The European Commission, according to its vice president Olli Rehn, has decided that the key lies in restoring confidence in fiscal sustainability and the financial system, and in speeding up reforms that stimulate growth potential. Hence we have to change our tune or we have to take notice of the Commission, but either way we should not be looking for short cuts.
The European problem is a simple one. Investors have lost confidence in the Euro, not just in Italy. Let’s not confuse the symptoms of this particular illness. They have done it for a series of institutional reasons – the well-known design faults of the Monetary Union – and mistakes made in the way the crisis has been managed. In my opinion they include two particularly big mistakes. The first was to declare that European sovereign debt is restructurable – albeit only Greek debt, but who on earth believes that at this stage – without having the necessary financial resources or legal instruments to effect an immediate exchange, and the second was to punish banks for their sovereign debt holdings without having the necessary resources to fill the hole created. Both decisions have had consequences that were impossible to recover from in the short-term: they have made sovereign debt a credit asset, a financial instrument that competes with emerging debt, and have eroded the credibility of the European banking system, which has been forced to divest its sovereign debt. The response of investors has been to see the sustainability of European debt as being much the same as that of emerging economies, demanding fiscal tightening, devaluation and structural reforms. With the added detail that one of the policies of this trilogy was unthinkable until the Greek referendum made it possible. It’s not that they have taken a dislike to us but rather that they are giving us a dose of our own medicine. Looking to the ECB as the savior in these circumstances is a naïve thing to do.
Does anybody seriously believe that it was the liquidity of the Bank of Brazil that saved its country from default during the Argentinian crisis and Lula’s arrival? Until the exchange crises crossed the Atlantic, we economists had always thought that the secret lay in a rigorous fiscal and monetary policy ratified by the incoming president while removing internal barriers to growth and opening the economy to the world, changing the attitude of Brazilian society and overcoming decades of protectionism and an ideology of self-sufficiency. Reading the reports by the European Commission like the one we have seen this week inspires a certain optimism that Europe has understood the message at last, but then you only have to take a look at the statements made by the Eurogroup and the minutes of the summits to abandon all hope again.
The direction to take is clear, but painful. The countries that have had investors withdraw have to regain their confidence. This will not be achieved by massive interventions by the ECB in the secondary debt market, or in the primary for that matter, even if we did change its statutes to allow it. Regaining confidence means having to change the dynamics of sovereign debt and preventing it from growing exponentially. This could be achieved by sharing the risk of non-payment, leeching off the credibility of the German treasury through the famous eurobonds, but this would be a blatant breach of the terms of the treaty and it is not going to happen now, unless we also want to destroy the security of the European legal system.

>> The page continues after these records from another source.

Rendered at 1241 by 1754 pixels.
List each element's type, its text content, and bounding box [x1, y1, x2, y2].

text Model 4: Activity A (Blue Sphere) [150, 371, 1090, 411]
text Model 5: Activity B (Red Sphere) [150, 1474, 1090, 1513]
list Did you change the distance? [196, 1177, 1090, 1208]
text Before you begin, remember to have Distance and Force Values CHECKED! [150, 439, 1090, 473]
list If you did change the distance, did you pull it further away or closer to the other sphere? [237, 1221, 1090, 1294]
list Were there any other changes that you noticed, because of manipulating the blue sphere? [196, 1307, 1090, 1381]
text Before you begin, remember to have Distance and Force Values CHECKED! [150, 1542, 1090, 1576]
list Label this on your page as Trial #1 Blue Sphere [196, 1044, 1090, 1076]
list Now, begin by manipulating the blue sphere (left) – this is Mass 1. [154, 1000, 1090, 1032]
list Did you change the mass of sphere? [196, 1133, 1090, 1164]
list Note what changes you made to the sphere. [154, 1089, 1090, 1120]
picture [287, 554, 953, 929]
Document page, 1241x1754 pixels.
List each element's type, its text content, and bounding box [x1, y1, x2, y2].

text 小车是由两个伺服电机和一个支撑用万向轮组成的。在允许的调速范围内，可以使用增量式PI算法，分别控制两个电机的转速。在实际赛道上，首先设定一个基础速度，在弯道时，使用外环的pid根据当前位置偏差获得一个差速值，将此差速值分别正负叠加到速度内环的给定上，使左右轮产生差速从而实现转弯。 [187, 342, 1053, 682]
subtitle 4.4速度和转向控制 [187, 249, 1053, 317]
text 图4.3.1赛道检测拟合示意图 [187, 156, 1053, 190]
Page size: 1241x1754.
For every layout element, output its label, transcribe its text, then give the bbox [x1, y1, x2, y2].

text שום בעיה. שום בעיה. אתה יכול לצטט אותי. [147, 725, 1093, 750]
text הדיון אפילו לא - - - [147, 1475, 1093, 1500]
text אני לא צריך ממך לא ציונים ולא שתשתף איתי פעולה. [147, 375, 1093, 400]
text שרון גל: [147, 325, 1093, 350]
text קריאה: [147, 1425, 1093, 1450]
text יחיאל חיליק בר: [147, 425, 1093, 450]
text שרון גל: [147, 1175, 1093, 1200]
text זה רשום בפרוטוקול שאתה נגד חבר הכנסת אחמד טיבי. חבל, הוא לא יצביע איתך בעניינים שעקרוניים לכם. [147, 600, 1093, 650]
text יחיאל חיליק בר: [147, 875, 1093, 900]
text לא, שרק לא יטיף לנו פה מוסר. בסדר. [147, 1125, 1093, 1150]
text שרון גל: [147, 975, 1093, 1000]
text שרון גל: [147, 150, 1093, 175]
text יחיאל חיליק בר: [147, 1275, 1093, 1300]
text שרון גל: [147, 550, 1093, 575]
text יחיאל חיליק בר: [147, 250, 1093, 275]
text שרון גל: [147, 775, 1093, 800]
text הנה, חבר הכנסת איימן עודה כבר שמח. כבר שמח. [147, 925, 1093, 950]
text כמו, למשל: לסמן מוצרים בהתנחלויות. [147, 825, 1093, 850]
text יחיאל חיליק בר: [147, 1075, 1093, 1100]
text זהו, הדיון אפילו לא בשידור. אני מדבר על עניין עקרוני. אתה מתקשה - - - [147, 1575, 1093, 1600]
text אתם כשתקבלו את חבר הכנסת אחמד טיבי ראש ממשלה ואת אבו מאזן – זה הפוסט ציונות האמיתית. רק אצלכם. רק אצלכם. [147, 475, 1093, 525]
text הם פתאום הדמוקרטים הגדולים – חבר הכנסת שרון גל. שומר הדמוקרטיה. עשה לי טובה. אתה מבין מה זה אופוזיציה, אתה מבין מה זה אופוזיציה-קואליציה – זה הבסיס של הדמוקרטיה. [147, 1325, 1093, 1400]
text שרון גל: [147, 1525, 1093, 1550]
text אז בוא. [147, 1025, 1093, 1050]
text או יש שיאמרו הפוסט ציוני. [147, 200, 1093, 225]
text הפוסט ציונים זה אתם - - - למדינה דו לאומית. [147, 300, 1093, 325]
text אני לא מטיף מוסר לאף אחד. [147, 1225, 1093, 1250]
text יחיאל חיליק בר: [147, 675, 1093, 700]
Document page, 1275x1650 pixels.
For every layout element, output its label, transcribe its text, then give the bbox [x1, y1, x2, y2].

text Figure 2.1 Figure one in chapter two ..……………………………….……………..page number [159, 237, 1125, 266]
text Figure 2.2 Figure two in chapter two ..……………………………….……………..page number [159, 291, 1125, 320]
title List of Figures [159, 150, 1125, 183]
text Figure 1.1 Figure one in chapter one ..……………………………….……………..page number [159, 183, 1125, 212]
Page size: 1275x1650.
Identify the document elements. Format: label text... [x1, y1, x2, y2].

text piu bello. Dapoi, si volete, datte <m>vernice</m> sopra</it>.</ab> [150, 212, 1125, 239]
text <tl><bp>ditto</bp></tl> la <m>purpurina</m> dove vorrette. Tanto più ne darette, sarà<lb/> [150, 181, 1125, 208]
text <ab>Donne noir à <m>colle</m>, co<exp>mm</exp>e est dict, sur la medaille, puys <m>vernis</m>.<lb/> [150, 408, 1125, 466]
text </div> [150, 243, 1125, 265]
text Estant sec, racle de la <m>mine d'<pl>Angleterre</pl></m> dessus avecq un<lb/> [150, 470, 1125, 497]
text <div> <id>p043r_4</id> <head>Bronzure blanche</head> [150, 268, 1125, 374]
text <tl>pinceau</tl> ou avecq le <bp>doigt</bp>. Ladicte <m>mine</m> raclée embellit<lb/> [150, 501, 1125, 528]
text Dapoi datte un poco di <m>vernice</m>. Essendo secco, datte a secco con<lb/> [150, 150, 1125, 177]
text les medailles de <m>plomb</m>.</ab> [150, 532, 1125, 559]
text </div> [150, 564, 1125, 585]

The alternative is to hope that this is just a passing bout of speculation and that interest rates will go back to normal with the new, more competent (at least technically speaking) governments, more skilled in the mysterious arts of finance. But that isn’t going to happen either, at least not on a big enough scale, because investors will still be reluctant and skeptical, and funding needs are not going to disappear just because Papandreu, Berlusconi and Zapatero have retired. There is no alternative but to work on reducing the volume of finance needed, i.e., fixing the public account and external accounts, and increasing growth potential.
Europe has insisted on behaving like an emerging economy. It cannot now act surprised because the markets have noticed and are treating it as it really were. It was probably inevitable, a consequence of globalization. Without the Greek crisis it would probably have happened a few years later and it will not be long before the same happens to the US. But it is also true that it has an additional exposed flank, something that it still has to address. It is the duty of the European authorities to complete the monetary union project to achieve optimum positioning. This will require advancing on four fronts: labor mobility, trade integration, flexible prices and salaries and a common stabilization fund. Meanwhile, there is a fifth front which is also the most difficult to address, namely a European governance that has hitherto proved itself incompatible with the demands of the real world. But the solution to this crisis is not going to come from Europe, unless periphery countries accept life in a protectorate regime. The only way to avoid this would be for the government to take decisive action to tackle the reforms needed to regain its credibility.